Tense as Gair was, it happened so quickly that the Dorig all but got him. The thin gray hand had dragged his leg underwater before he could move. But the cold water filling his boot brought Gair to his senses. He shouted. He felt the clothesline jerk as somebody hauled on it. Then he rolled sideways on the bridge and grabbed down into the water beside his leg. His fingers met something slippery and firm. He seized it and pulled with all his might. The water boiled and seethed. Gair was soaked in seconds, but he had hold of what seemed to be an arm and he did not let go. He felt the bridge tremble as Brenda and Ayna dashed from behind the hedge and hung over the edge of the bridge to pull, too.
Gair was astonished how light and weak Dorig were. By the time Brenda seized it, he had the gray Dorig body half out of the water single-handed. One heave from Brenda, and it was on the bridge. The next second, it was not a Dorig any longer, but a yard-long green pike, flailing and snapping and almost back in the water again. Brenda fell on it. The whole bridge juddered.
“Ceri!” Gair shouted.
Ceri appeared in the gateway, white with concentration.
The pike let out a piercing yell and became a Dorig again at once, without the usual dissolving. A wave of cold air rolled between it and Ceri, and the Dorig yelled again. Gair had an idea that it hurt it to change so abruptly. But no one had much time to think. The Dorig, though it was not much taller than Ayna and probably lighter than Ceri, fought Ayna and Brenda like a tiger and screamed piercingly for help. The mild dog woke up and hovered anxiously around, getting in Gair’s way, and the bridge became dangerously slippery with the water splashed in the first struggle. Gerald stormed out from behind the hedge, bellowing at the dog and bawling to Gair to untie the rope before it swept everyone off the bridge.
“Hafny, help!” screamed the Dorig. “They’ve stopped me shift
ing shape!” Gerald pounced on it and held its beating arms to its sides.
“Get it into the house before any more come,” Gair said, scrambling out of the rope.
But it was too late. The water was surging again some yards away beside the bank. Glistening gray hands seized the stones there, and another thin, silvery Dorig body slid upward onto the gravel. This one seemed smaller than the first, though it was hard to see for sure, for it remained crouched where it was, with water rilling off it, staring at the crowded bridge. The mild dog, to Gair’s disgust, ambled up to it wagging its elderly tail. That dog did not seem to know an enemy when it saw one. It actually let the crouching Dorig pat it.
“Don’t just sit there!” screamed the captured Dorig, twisting in Gerald’s hands. “Do something!”
“What do you want me to do?” the smaller Dorig asked, rather unhelpfully.
The captured Dorig wailed with annoyance. “Stupid! Go and tell someone. Quick! Before they stop you shifting shape, too.”
“Ceri,” said Ayna.
“I already have,” said Ceri.
“I can’t tell anyone,” said the smaller Dorig. “You know we—”
“Oh be quiet and do as I tell you!” howled the larger one, and tried to bite Gerald.
“But I’ll get into trouble if I do,” said the smaller Dorig, crouching where it was with singular calm. “You know we aren’t allowed in this moat. We’ll have to make them let you go some other way.”
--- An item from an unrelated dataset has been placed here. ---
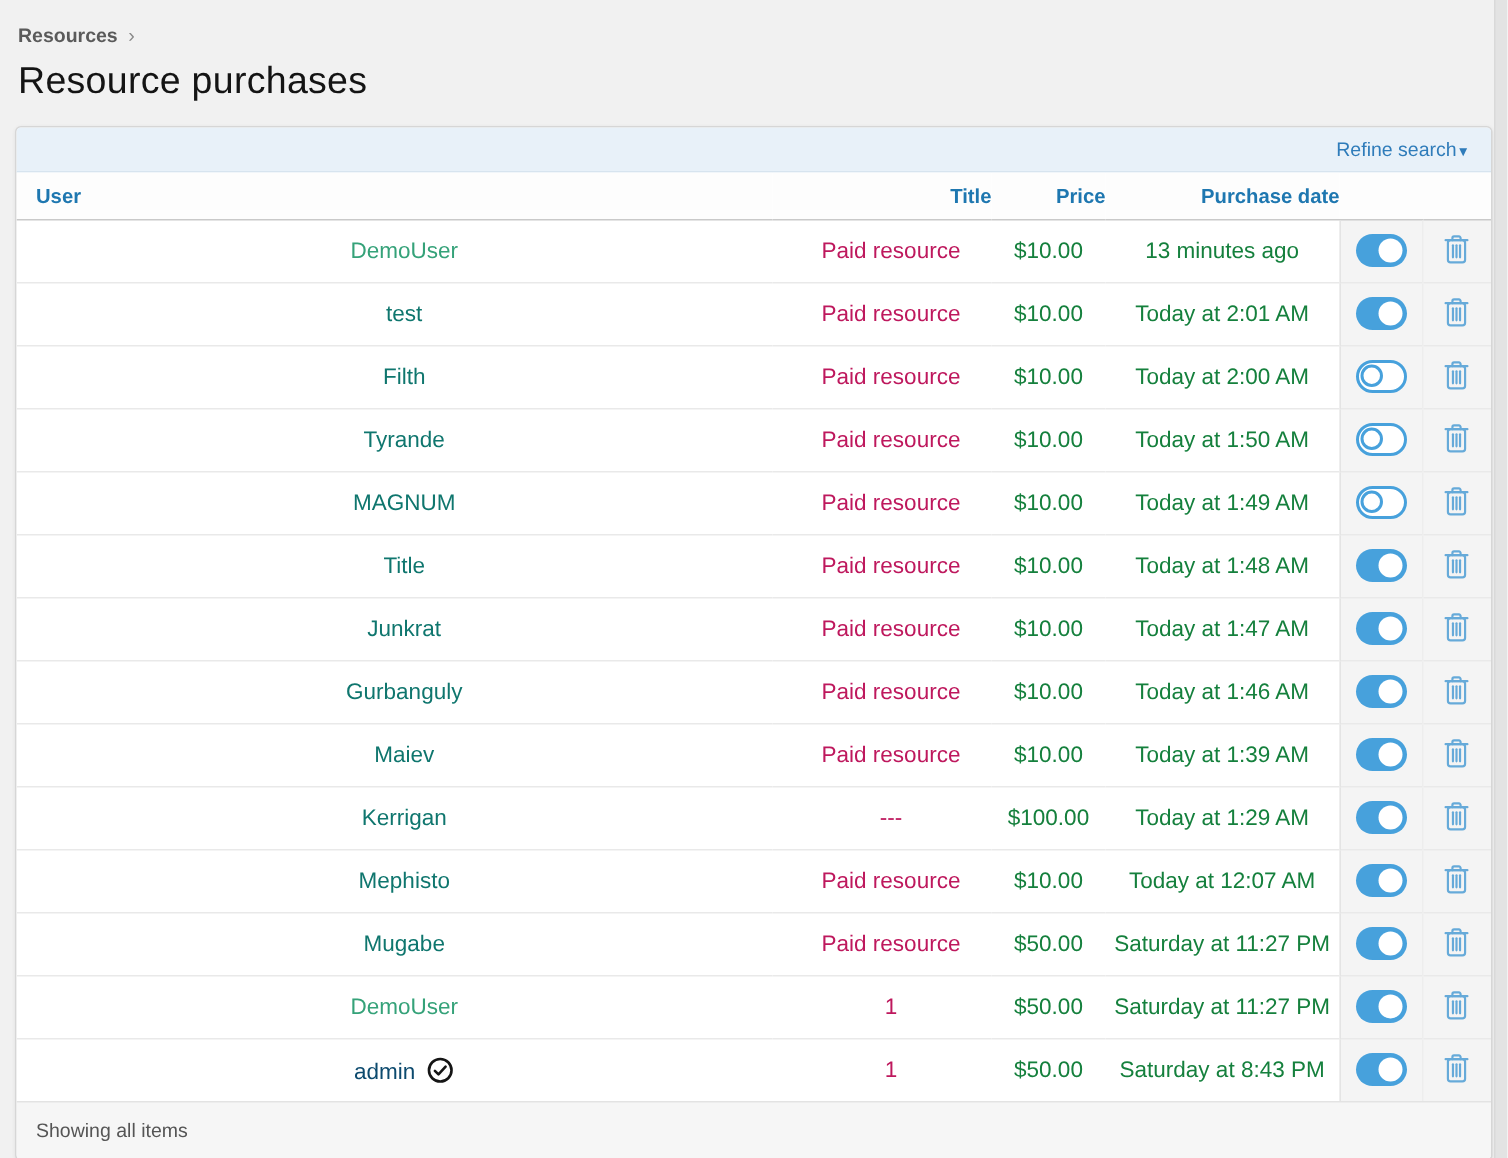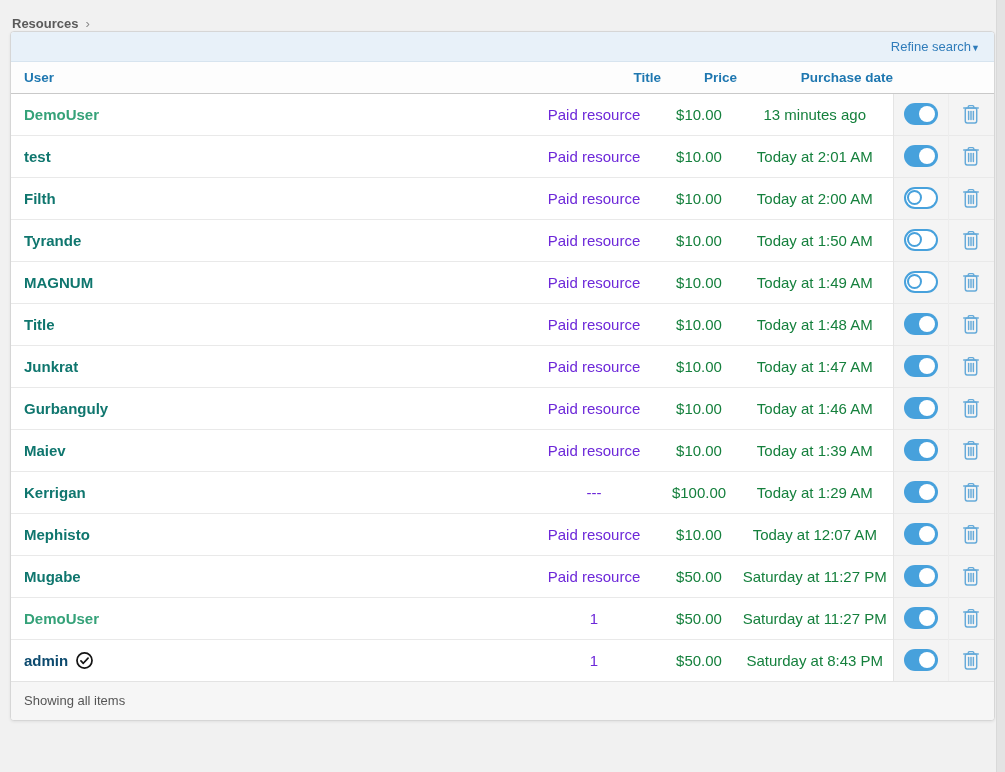"Resource purchases" h1.page-title { html: none -> <h1>Resource purchases</h1> }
“Give us a few suggestions,” Gerald called to it, and made a face at Brenda.
Brenda nodded and lumbered slowly sideways off the bridge toward the smaller Dorig. It rose to its feet and slithered cautiously backward away from her, along the edge of the moat. It did not seem nearly as frightened as it should have been with a Giantess the size and shape of Brenda after it. They thought it must be assuming it could easily escape by turning into something else. But the other Dorig did not seem so confident. “Shift shape, you idiot!” it screamed.